Auch immer mehr politische Akteure erkennen, was für wichtige Entwicklungsimpulse von den Migrantenunternehmer:innen ausgehen. Mit dem Münchner Phönix-Preis gibt es ein anschauliches Beispiel, das zeigt, wie es möglich ist, den Leis-tungsbeitrag und das Engagement von Unternehmer:innen mit internationaler Geschichte öffentlich wertzuschätzen und als wichtigen Bestandteil der Dynamik des wirtschaftlichen und gesellschaftlichen Lebens im öffentlichen Bewusstsein zu verankern. Auch manche Landesregierungen, so etwa die von Nordrhein-Westfalen, versuchen die Selbständigen mit Zuwanderungsgeschichte zu stärken.

Und Corona?

Eine empirische Aussage über den Effekt der Corona-Krise auf das unternehmerische Engagement von Menschen mit Migrationshintergrund ist aktuell nicht möglich. Fakt ist, die Corona-Krise bedroht die Existenz gerade vieler kleiner und mittlerer Unternehmen.

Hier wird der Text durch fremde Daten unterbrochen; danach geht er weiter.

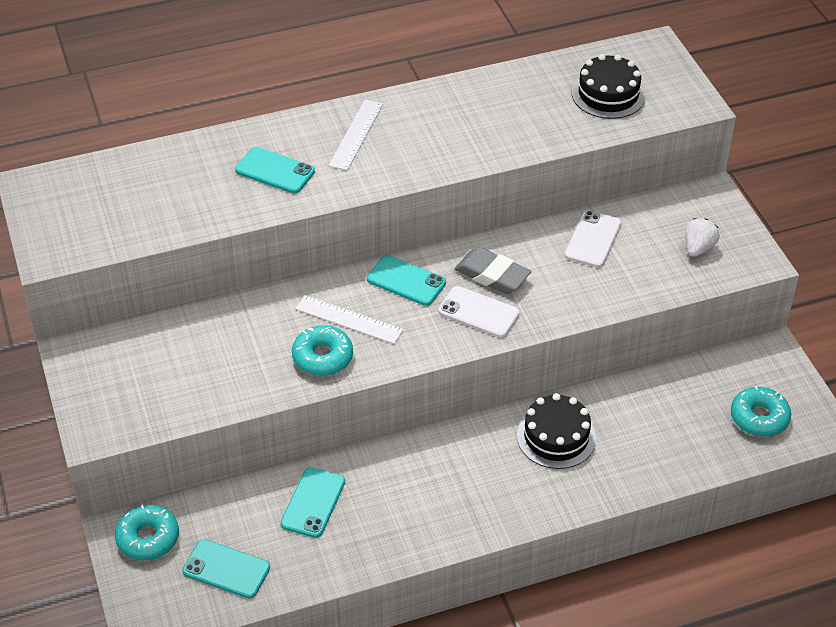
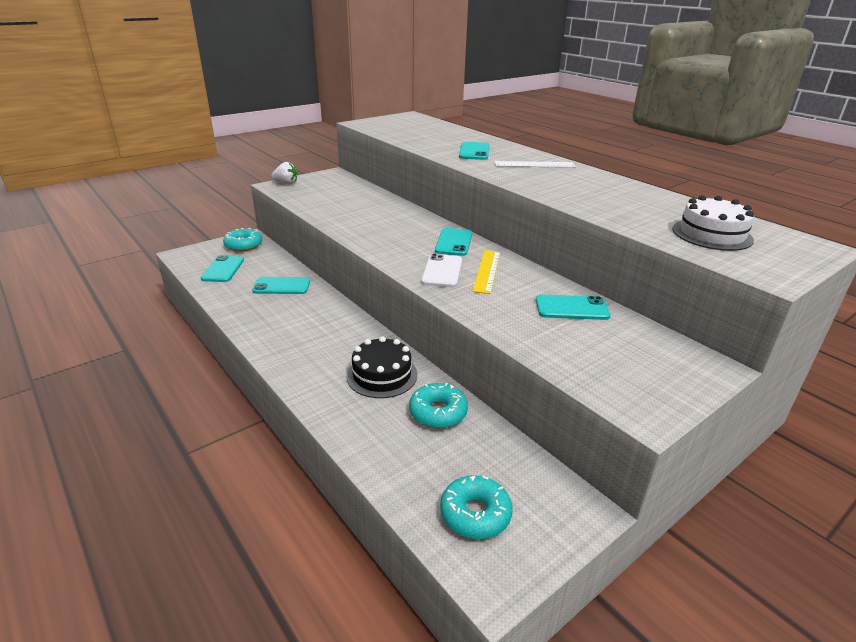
camera: 70 degrees right, 15 degrees down
turquoise donut [292,325,353,376] -> turquoise donut moved to [409,383,468,428]
white ruler [295,295,403,344] -> none
grey eraser [454,247,531,294] -> yellow ruler [472,250,500,294]
white phone [565,211,621,267] -> turquoise phone [536,294,610,320]
black cake [572,54,646,119] -> white cake [672,195,754,251]
white strawberry [685,218,720,257] -> white strawberry moved to [272,162,297,185]

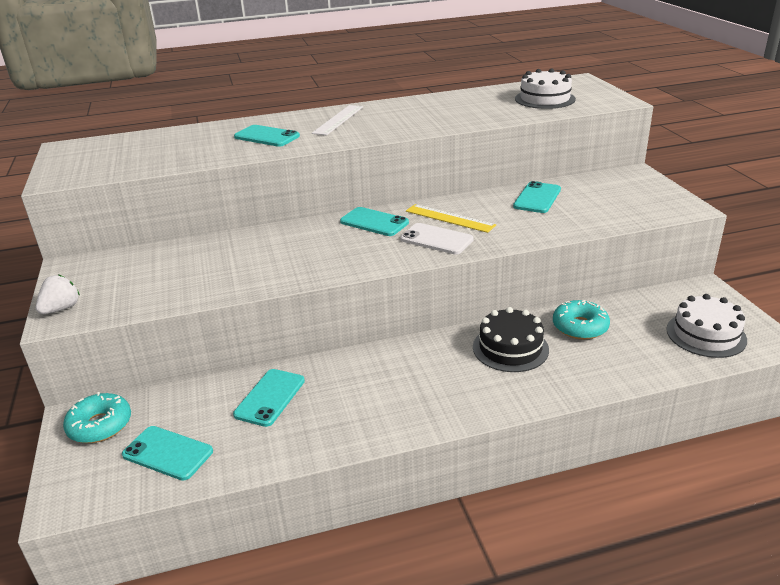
camera: 65 degrees left, 0 degrees up
turquoise donut [440,475,513,539] -> white cake [667,294,747,358]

Besonders bedroht sind junge Unternehmen, die noch nicht über eine solide finanzielle Basis verfügen und Unternehmen in spezifischen Branchen wie dem Einzelhandel und der Gastronomie. Das Baugewerbe und Teile des Verarbeitenden Gewerbes sind – aktuell betrachtet – einem geringeren Risiko ausgesetzt.

Dementsprechend sehen sich Unternehmer:innen mit Migrationshintergrund ebenso wie Selbständige ohne Zuwanderungsgeschichte je nach Betätigungsfeld aktuell sehr unterschiedlichen Szenarien gegenüber.

In der Erholungsphase nach der Corona-Krise wird es darauf ankommen, dass in Deutschland neue Unternehmen an den Start gehen. Beschäftigung, Wachstumsaussichten und Wohlstand hängen in entscheidendem Maße davon ab. Anreize, Beratungs- und Unterstützungsleistungen sollte Wirtschaftspolitik auf Bundes- und Landesebene setzen. Das Potenzial von Menschen mit Zuwanderungsgeschichte sollte dabei nicht aus dem Blick geraten.